Two days ago I offered up a way to think about your story that may help bring it to a more fulfilled life – try thinking about it as a person, a human being, with all the complexities and contradictions and inherent imperfections that the real world imposes on those of us who claim to be part of that species.

Ba da bing, instant character depth and ambient narrative richness.

Here’s another one. Call it a metaphor if you prefer, doesn’t matter. This baby cuts even deeper, and more directly, into the effectiveness of your story. Because it measures the most critical and core things that make it work.

This time, think of your story as a balance sheet.

A balance sheet is a financial snapshot that quantifies an entity’s assets and liabilities. Stories have assets and liabilities, too – nobody said this was an exact science, so by definition liabilities become part of the process – which is why this metaphor can be directly applied to see where your story stands.

The key word there is snapshot. As in, a frozen moment in time.

You may justify a momentary lapse in the pace and richness of your story as necessary to setting something up. But that can be your fatal flaw, because like driving a bus on a crowded freeway – yet another analogy that applies, because you can’t totally control what the reader is thinking – momentary lapses can kill you.

In business, those moments are usually the end of a quarter or fiscal year. In your story, those moments can and should be… anywhere.

The Constant Need for Forward Movement

You could make a case for doing this balance sheet analysis at the major story milestones, which would indeed be brilliantly productive, so have at it. But with storytelling, every moment in the reading experience counts, which is why you should expand this approach to each page of your manuscript.

There are specific criteria – think of them as values, as variables, as heat or energy – that define the reading experience. If they are lacking, weak or unclear, the read suffers. If they are on fire, the reader is hooked.

At any given moment in your story – any being the key word now – what is the reader…

… thinking or feeling?

… anticipating?

… rooting for?

… experiencing in terms of dramatic tension?

### What to do
- 1) Could you return the part of the story-as-balance-sheet passage from "The key word there" to "can kill you.", word for word?
- 2) How would you condense the paragraph of the story-as-balance-sheet passage that opens with "A balance sheet is a financial snapshot" while keeping its main facts?

### Items
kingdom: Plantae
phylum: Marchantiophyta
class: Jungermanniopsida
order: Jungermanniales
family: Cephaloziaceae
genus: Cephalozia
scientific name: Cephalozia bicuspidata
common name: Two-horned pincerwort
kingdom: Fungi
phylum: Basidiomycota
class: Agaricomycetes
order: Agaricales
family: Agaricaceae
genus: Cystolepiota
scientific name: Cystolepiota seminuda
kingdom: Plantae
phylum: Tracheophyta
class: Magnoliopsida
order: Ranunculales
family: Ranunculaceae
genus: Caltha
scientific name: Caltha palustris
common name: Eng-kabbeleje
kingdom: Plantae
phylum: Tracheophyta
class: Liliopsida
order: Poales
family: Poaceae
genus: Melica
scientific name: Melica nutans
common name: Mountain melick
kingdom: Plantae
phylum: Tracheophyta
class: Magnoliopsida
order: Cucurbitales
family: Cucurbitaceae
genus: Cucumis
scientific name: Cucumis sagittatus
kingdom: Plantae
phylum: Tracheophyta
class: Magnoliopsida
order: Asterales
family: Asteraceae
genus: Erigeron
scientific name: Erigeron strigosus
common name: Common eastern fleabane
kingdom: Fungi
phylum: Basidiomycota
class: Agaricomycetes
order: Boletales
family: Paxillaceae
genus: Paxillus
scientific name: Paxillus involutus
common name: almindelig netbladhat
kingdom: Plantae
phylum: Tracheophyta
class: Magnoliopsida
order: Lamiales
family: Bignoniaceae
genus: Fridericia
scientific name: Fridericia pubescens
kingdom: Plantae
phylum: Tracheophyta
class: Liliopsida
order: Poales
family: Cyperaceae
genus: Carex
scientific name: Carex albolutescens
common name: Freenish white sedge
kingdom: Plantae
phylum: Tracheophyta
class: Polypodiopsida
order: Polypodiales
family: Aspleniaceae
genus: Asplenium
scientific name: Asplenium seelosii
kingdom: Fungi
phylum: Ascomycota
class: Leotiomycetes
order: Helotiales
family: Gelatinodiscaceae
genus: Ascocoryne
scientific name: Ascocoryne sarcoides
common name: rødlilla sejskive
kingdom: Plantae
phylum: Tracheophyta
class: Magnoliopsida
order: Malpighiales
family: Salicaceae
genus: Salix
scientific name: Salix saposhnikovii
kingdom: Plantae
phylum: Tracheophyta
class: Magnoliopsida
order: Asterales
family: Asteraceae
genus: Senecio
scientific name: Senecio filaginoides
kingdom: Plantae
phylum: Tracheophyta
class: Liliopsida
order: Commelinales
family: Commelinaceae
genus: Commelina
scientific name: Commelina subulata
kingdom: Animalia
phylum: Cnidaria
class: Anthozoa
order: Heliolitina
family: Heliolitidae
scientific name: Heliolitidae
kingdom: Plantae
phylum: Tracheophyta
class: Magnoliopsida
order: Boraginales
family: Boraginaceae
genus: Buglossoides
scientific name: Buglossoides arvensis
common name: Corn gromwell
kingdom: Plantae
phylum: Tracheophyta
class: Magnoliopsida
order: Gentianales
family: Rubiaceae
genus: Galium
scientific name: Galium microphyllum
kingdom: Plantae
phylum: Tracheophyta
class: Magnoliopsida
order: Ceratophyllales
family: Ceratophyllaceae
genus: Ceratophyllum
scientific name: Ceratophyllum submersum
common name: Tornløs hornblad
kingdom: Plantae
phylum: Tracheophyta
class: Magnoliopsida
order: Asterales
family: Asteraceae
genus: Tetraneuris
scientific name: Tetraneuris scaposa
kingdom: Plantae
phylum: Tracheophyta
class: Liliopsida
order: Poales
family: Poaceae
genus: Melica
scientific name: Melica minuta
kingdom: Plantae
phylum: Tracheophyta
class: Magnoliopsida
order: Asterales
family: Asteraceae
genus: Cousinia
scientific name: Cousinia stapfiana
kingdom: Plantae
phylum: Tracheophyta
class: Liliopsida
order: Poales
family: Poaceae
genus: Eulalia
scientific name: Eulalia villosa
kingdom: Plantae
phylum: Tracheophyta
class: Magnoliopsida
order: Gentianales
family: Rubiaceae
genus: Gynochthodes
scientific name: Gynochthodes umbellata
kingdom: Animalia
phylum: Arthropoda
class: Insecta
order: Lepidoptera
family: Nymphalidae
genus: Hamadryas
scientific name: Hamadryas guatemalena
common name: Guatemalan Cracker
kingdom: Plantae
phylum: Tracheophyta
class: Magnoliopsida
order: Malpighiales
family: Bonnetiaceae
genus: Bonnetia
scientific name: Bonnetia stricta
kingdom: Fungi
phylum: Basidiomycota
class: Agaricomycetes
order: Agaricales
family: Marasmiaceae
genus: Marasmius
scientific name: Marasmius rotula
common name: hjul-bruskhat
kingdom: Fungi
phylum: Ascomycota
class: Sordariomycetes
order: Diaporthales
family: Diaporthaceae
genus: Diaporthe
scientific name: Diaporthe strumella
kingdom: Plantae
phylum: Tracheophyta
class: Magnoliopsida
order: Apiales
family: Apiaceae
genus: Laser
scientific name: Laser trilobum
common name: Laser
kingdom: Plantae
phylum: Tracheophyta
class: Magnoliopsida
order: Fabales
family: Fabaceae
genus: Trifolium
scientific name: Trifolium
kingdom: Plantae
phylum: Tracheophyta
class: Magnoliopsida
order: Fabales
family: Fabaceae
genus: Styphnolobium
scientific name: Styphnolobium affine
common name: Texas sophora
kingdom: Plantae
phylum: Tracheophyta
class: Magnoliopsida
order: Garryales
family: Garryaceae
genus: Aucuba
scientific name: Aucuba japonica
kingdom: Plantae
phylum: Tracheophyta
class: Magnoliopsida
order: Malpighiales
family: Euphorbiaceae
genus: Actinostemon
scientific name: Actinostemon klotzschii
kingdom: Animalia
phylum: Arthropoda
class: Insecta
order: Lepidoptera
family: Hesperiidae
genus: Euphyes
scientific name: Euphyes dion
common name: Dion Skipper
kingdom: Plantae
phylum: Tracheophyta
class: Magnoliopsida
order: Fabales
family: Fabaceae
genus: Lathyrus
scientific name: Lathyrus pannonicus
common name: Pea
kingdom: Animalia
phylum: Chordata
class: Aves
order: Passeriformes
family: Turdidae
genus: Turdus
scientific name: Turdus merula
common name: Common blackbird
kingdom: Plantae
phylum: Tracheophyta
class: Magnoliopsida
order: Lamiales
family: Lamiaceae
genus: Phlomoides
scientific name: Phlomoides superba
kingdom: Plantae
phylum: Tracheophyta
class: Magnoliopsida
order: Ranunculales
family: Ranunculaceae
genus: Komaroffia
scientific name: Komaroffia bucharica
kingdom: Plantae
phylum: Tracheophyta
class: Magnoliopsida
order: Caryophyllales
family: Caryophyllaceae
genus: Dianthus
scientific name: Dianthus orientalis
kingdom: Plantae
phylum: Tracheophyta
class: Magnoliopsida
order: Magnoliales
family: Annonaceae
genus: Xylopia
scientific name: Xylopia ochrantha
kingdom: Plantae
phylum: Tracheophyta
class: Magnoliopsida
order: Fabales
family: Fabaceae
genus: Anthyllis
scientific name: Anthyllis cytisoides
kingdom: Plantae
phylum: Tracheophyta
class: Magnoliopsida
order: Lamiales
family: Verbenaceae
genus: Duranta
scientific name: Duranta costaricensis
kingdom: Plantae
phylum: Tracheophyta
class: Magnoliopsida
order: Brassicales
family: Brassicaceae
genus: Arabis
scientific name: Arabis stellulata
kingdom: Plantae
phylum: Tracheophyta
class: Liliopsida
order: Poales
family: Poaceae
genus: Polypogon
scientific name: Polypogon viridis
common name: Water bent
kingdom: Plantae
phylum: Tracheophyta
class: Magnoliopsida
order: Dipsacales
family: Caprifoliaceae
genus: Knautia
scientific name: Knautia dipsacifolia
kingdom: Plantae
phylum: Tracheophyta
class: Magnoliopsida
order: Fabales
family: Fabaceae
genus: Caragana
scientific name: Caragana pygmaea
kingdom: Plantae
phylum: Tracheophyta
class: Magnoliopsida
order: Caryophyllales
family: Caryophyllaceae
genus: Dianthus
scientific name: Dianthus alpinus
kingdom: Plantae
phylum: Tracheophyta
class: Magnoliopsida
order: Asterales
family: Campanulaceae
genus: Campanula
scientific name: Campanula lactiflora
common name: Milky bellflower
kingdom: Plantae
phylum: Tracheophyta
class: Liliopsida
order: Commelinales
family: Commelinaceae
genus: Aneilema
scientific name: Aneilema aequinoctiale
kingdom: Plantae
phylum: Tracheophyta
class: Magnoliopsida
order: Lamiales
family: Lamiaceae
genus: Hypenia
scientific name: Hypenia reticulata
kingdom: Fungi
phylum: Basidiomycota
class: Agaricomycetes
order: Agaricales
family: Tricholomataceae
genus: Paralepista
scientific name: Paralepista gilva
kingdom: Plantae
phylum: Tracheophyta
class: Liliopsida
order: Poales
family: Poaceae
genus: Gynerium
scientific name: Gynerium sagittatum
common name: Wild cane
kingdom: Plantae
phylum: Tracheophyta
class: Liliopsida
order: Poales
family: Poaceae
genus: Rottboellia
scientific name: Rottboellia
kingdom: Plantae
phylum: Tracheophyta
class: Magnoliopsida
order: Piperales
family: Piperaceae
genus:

### Solutions for each task
- 1)
The key word there is snapshot. As in, a frozen moment in time.

You may justify a momentary lapse in the pace and richness of your story as necessary to setting something up. But that can be your fatal flaw, because like driving a bus on a crowded freeway – yet another analogy that applies, because you can’t totally control what the reader is thinking – momentary lapses can kill you.

- 2) A balance sheet is a financial snapshot measuring an entity's assets and liabilities. Stories have both as well, since storytelling isn't an exact science and liabilities are part of the process. That is why the metaphor shows directly where a story stands.